Life here - at least in the village centre - is not easy. At the bottom of the narrow street, through which the tourist traffic squeezes, especially in summer, there are a few shops, many old houses, a few restaurants (not many), a bistro with a tobacco shop, even the village school and the mairie (the mayor's house), above which the houses rise, tightly nested one inside the other, actually only accessible on foot. In winter, the village is almost deserted, almost all the pubs are closed. Those who go to work are in the fields (pruning) or "down below", closer to the sea, where there are more opportunities to earn money. Here in Roquebrun, people wait until small-scale tourism returns for a few months.
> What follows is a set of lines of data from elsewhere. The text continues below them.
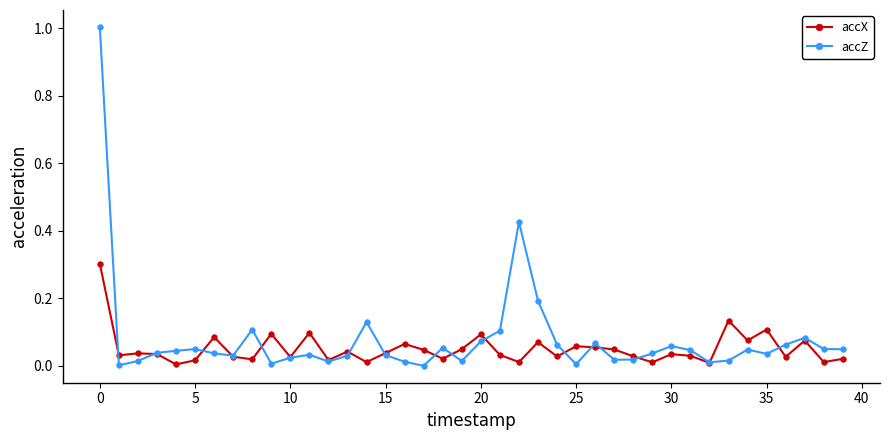

Rank the series by their maximum value, from highest to lowest.

accZ, accX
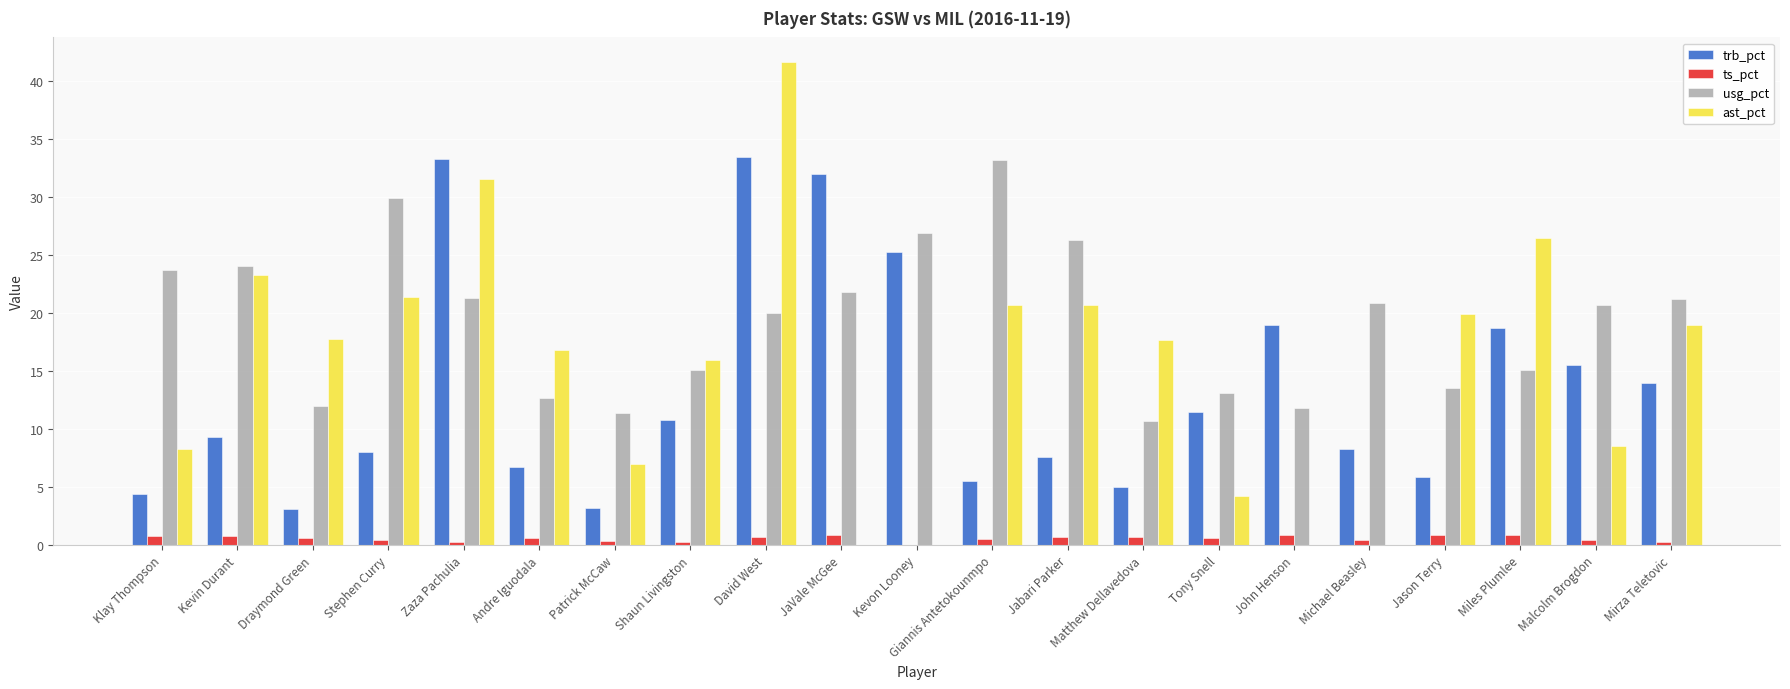

What is the approximate value of ts_pct at Stephen Curry?

0.4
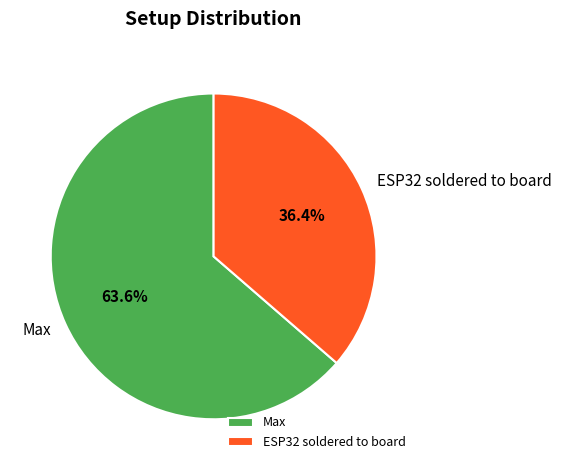

Is there a majority slice in this chart?

Yes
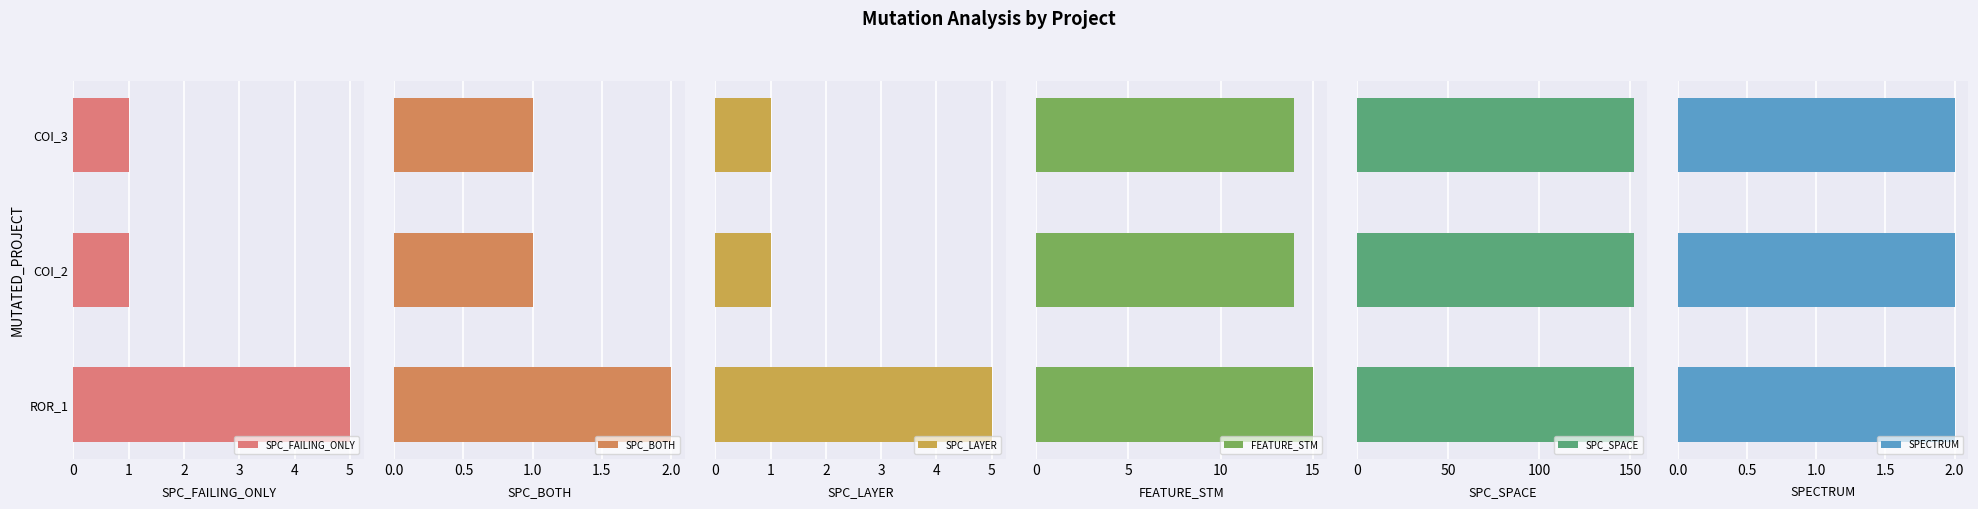

Are the bars horizontal?

Yes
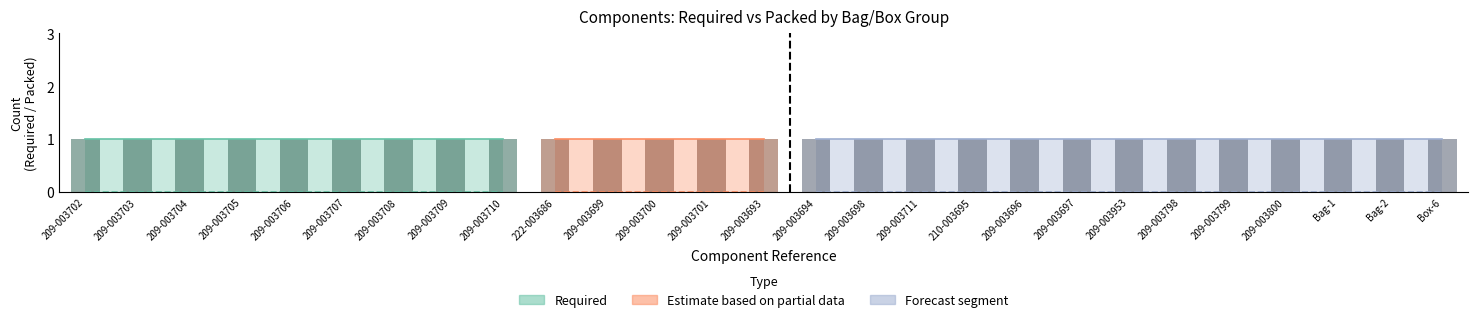

What position from the left is 209-003711?

17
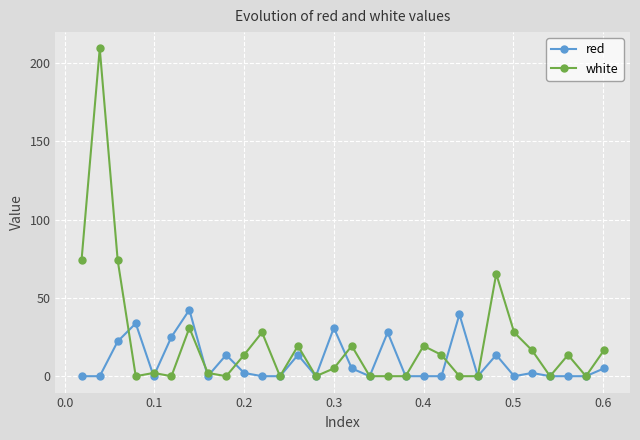

What is the maximum value for red?

42.4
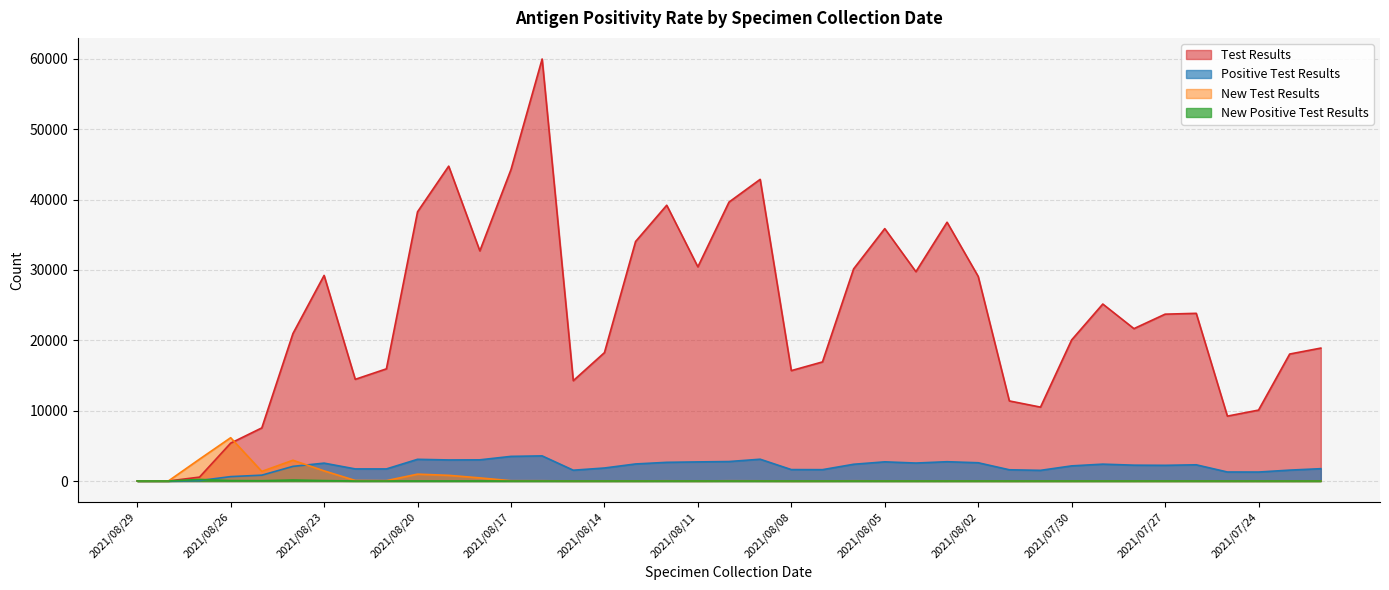

How many interior local valleys does the New Test Results series have?

9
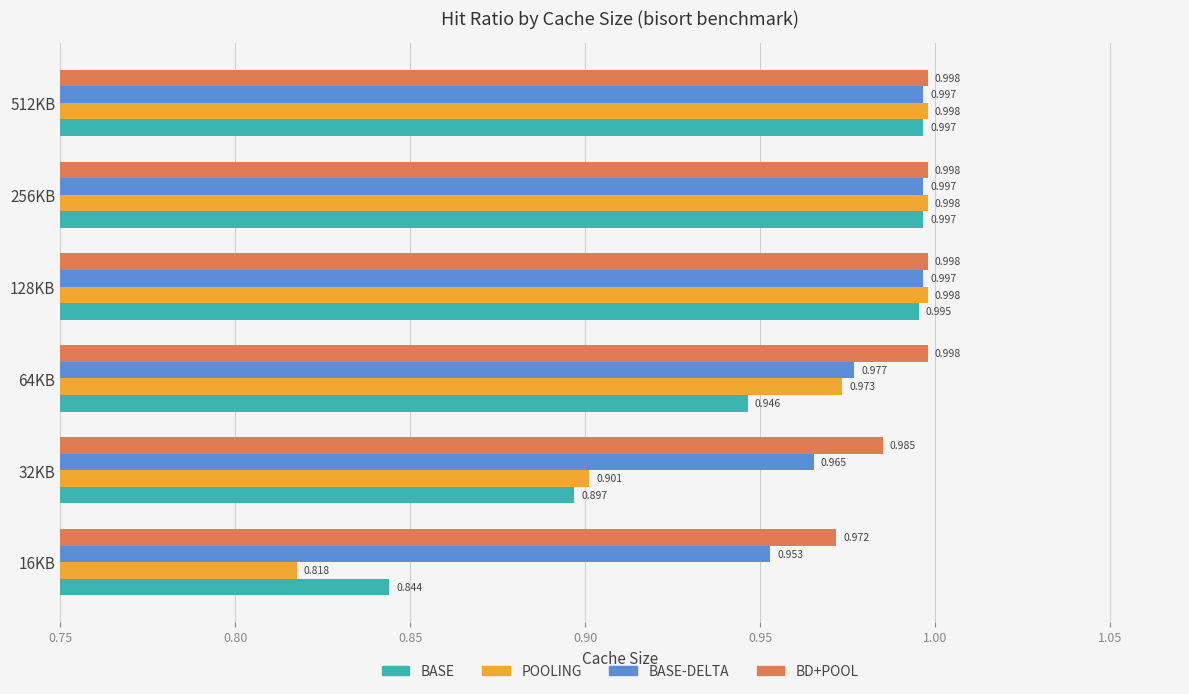

What is the sum of all BD+POOL values?

5.9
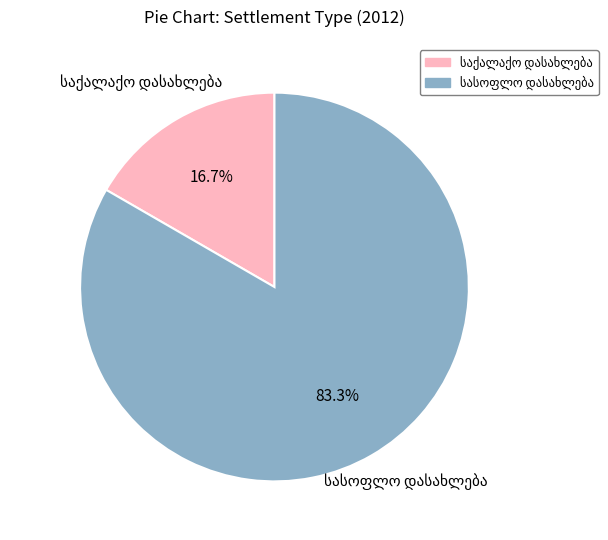

Does any single category account for the majority?

Yes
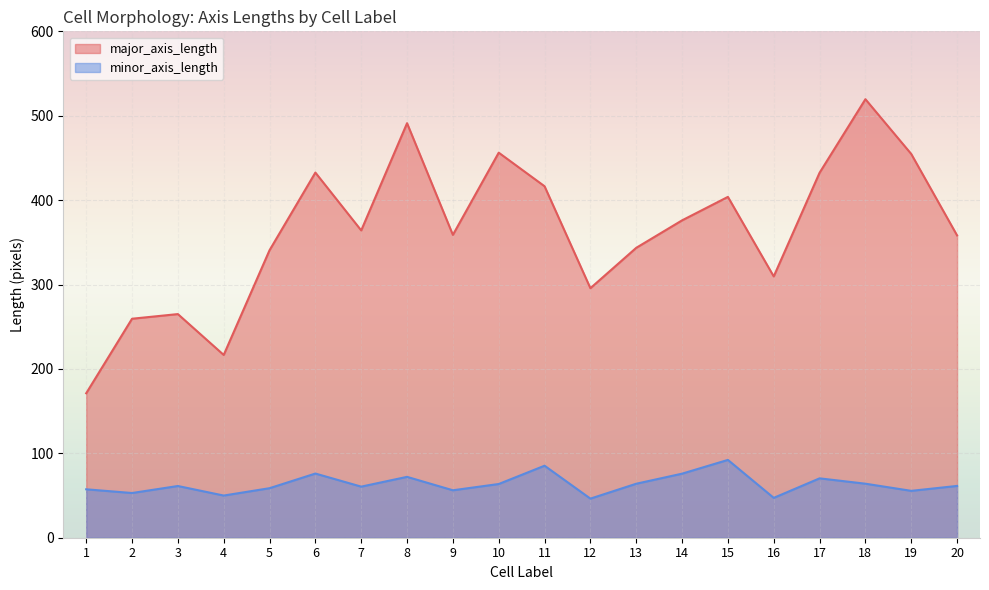

Which label corresponds to the smallest value in the chart?

12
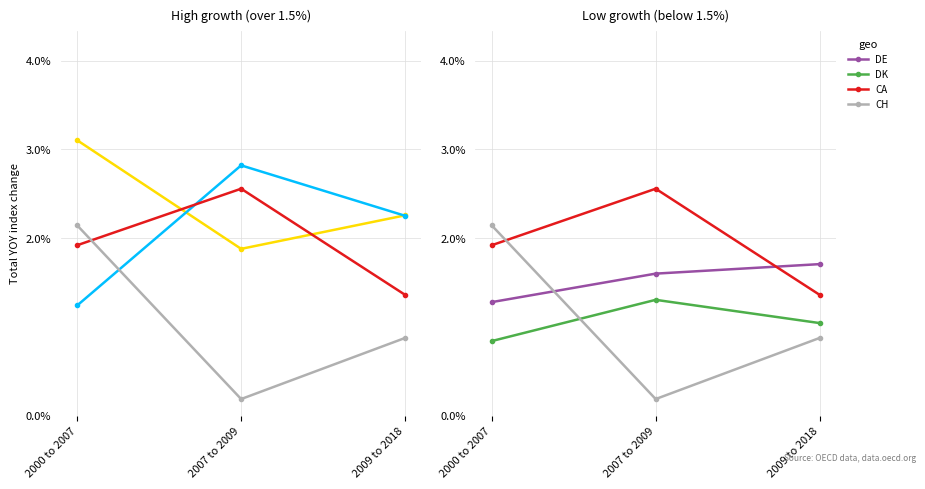

Which series has the largest range (max minus min)?

CH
And yet, thanks to the sheltered location - at least when the wind is not whistling - and the heat storage of the rock, winter often brings spring for a few hours. Only the noise of the chain saws, with which the plane trees are trimmed back to a few branches, betrays the fact that it is still winter. Not only a few visitors - you can count them on one hand - but also the bumblebees on the blossoms don't want to believe it.

So this is where the wine of Roquebrun is made. Down the road is also the cave where the wines are made and marketed. A cooperative cellar - one of nine in the Saint-Chinian appellation - where two thirds of the wines are pressed, about 135,000 hectolitres per year. In Roquebrun, it is primarily the cooperative that has made the village's wine famous, rather than the few winegrowers who press their own grapes here. This is quite different in nearby Faugères, where it is well-known names and idiosyncratic winemakers who make the best wines. In Roquebrun, as in nearby Berlou, the cooperative can hold its own, and even produces better wines than the region's self-pressers.

Vineyards of Roquebrun (Photo: P. Züllig)

Anyone who sees the compact village and the valley surrounded by mountains, who senses the traditions that are also revealed in the architectural style, who walks on the warmed slate and enjoys the winter sun, can easily understand why the wine from Roquebrun is like this and not different: idiosyncratic, personal, oscillating between familiar taste patterns and unusual, distinctive aromas. Mourvèdre, an idiosyncratic old grape variety - which is slowly disappearing from the wines of the Languedoc - occupies a dominant position here, usually with a share of more than 20 percent, in the case of one wine (Sir de Roc Brun) it is even 60 percent. Since I experienced the village - even if it was only for a few hours - I experience the wines very differently, much more intensely, much more authentically, much more personally. The village, the valley, the Orb, the bridge (of which they are proud), the people, the climate - they come to me from the glass, with their wine.

It is not my intention to highlight one or the other of the wines, nor to play off one cooperative against the other, one winemaker against the other. This kind of prestige is lost in the starry sky of the sparkling wine. The little star in the firmament happens to be called Roquebrun, it could also be called something else entirely.

The cooperative cave (Photo: P. Züllig)

It is like the little astroid of the "Little Prince" (Antoine de Saint-Exupéry), "hardly bigger than a house" and threatened - not by three monkey trees, but (like many little wine astroids) by the fashions of wine lovers, the "noble" grape varieties and cuvées and the worldwide market that reacts to them ever faster. For me, it is therefore important to look for and visit the small stars in the wine firmament or the small astroids, to experience for myself how people live and work there, how a culture has developed or changed for centuries or even only recently. Even here, where, figuratively speaking, "fox and hare say good night to each other", the most quoted saying of the fox in the "Little Prince" is still valid: "One only sees well with the heart. The essential is invisible to the eyes." Put less pathetically: The sparkle in the wine glass that sends me on my travels again and again leads more quickly to the essence of a wine than what I note under the keywords eye, nose, palate, no matter how analytically fathomed and succinctly formulated. You can't see, smell and taste everything, but you can experience a lot. Even a small village where wine is made.